■ Data visualization images

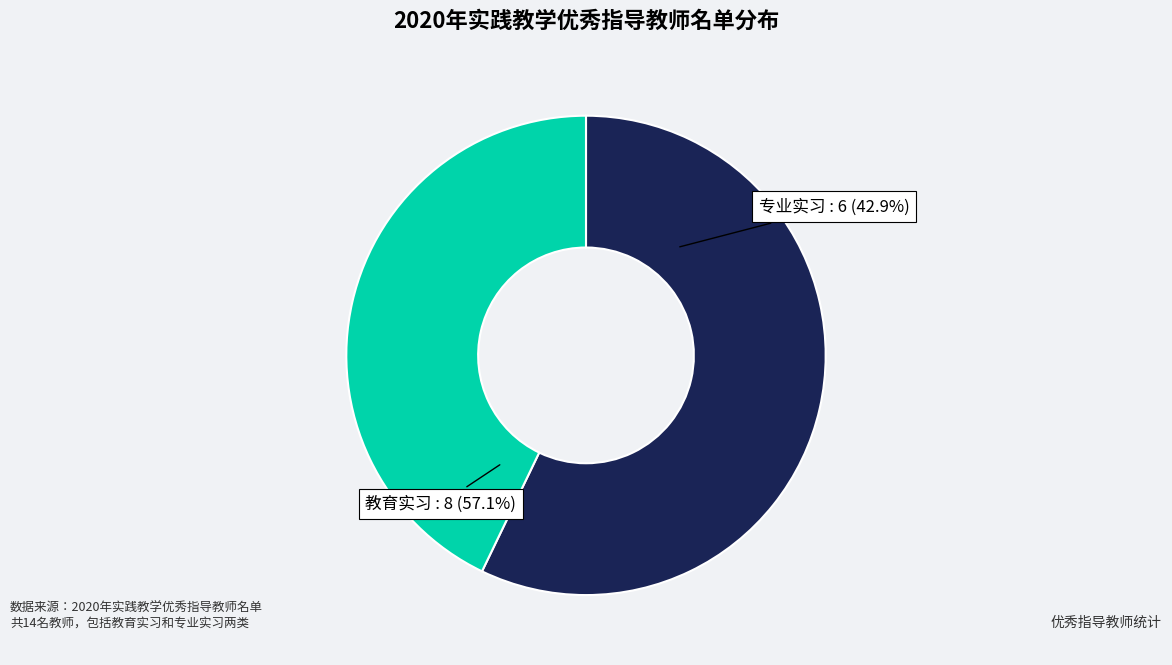

Is it true that 专业实习 is 43% of the pie?

True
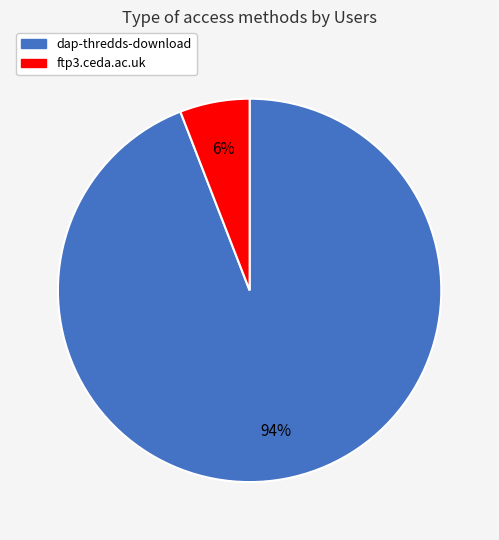

To the nearest percent, what portion does ftp3.ceda.ac.uk represent?

6%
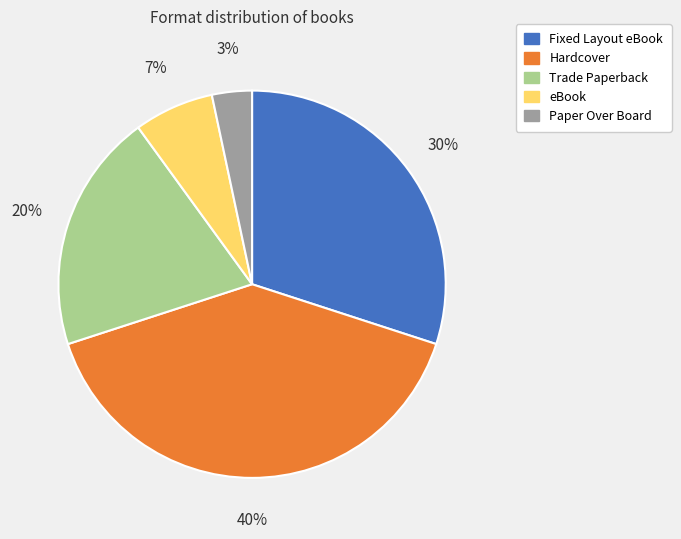

Which has a higher value, Hardcover or eBook?

Hardcover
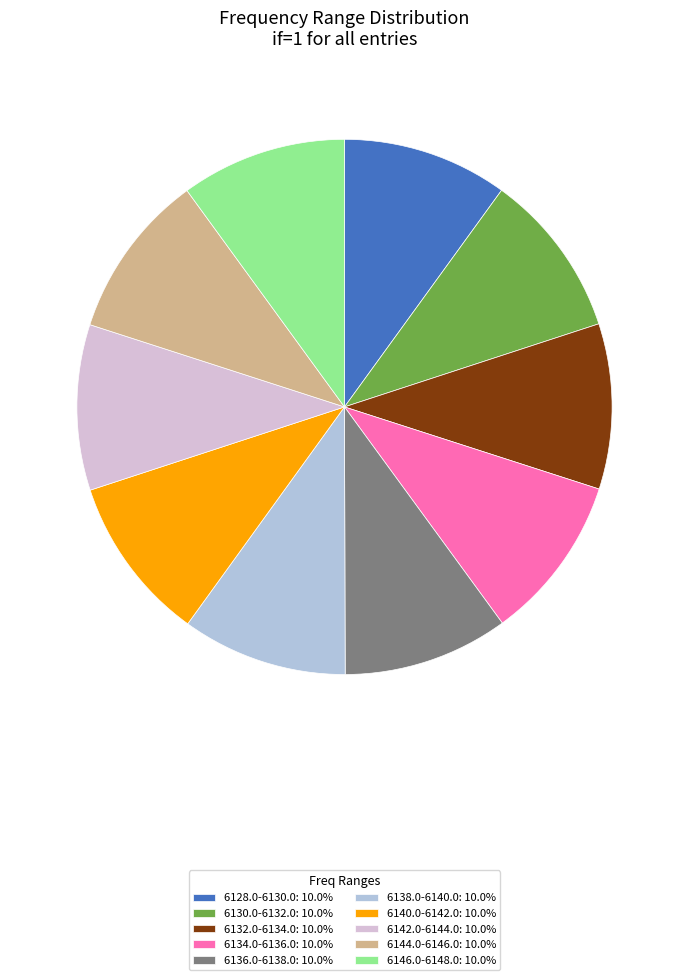

Approximately how many times larger is the value at 6140.0-6142.0: 10.0% compared to 6138.0-6140.0: 10.0%?

1.0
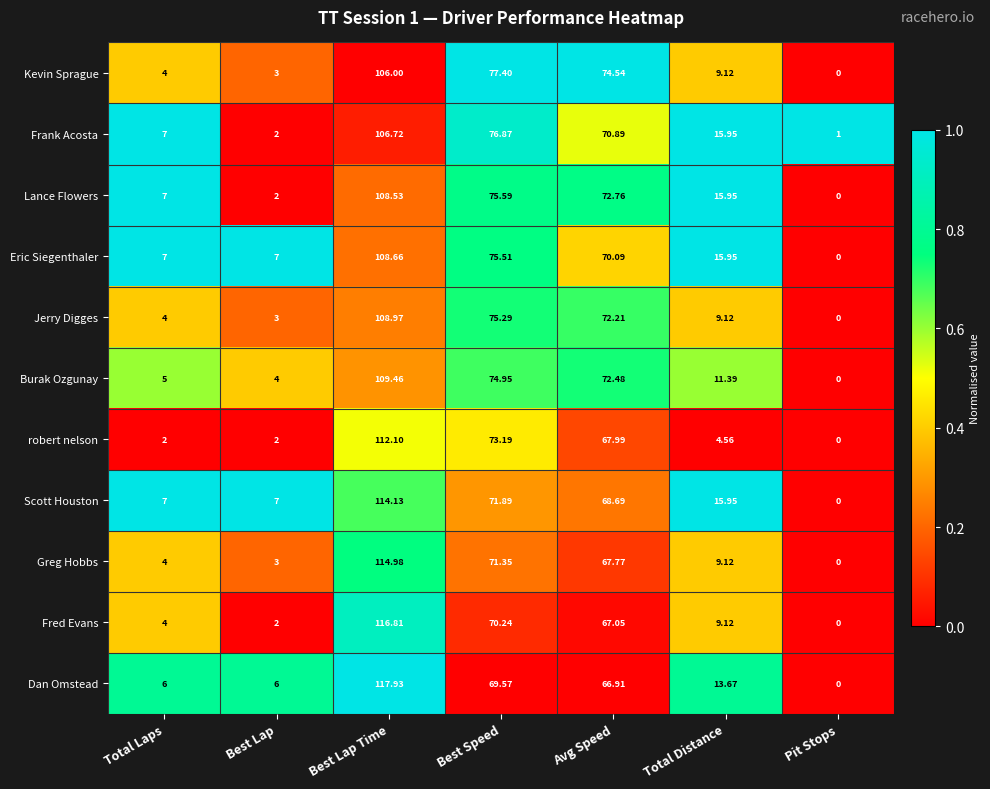

Which series has the largest total across all categories?

Scott Houston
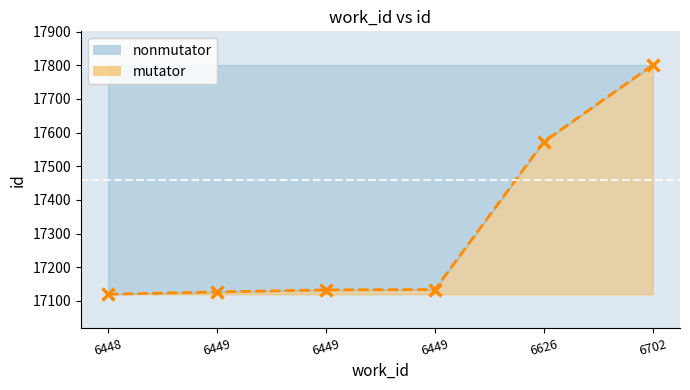

What is the sum of the values at 6448 and 6626?

34693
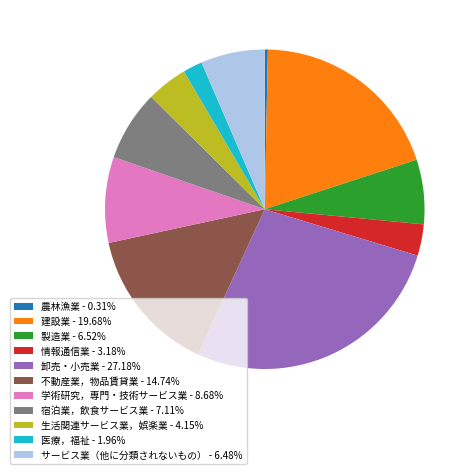

Is there any slice that represents more than half of the pie?

No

■ What is expected
Render every line of the data above as a Markdown table with the columns "Line No." and "Text," omitting blank lines and the pictures.

■ Task response
| Line No. | Text |
|---|---|
| 1 | Is it true that 专业实习 is 43% of the pie? |
| 2 | True |
| 3 | To the nearest percent, what portion does ftp3.ceda.ac.uk represent? |
| 4 | 6% |
| 5 | Which has a higher value, Hardcover or eBook? |
| 6 | Hardcover |
| 7 | Approximately how many times larger is the value at 6140.0-6142.0: 10.0% compared to 6138.0-6140.0: 10.0%? |
| 8 | 1.0 |
| 9 | Which series has the largest total across all categories? |
| 10 | Scott Houston |
| 11 | What is the sum of the values at 6448 and 6626? |
| 12 | 34693 |
| 13 | Is there any slice that represents more than half of the pie? |
| 14 | No |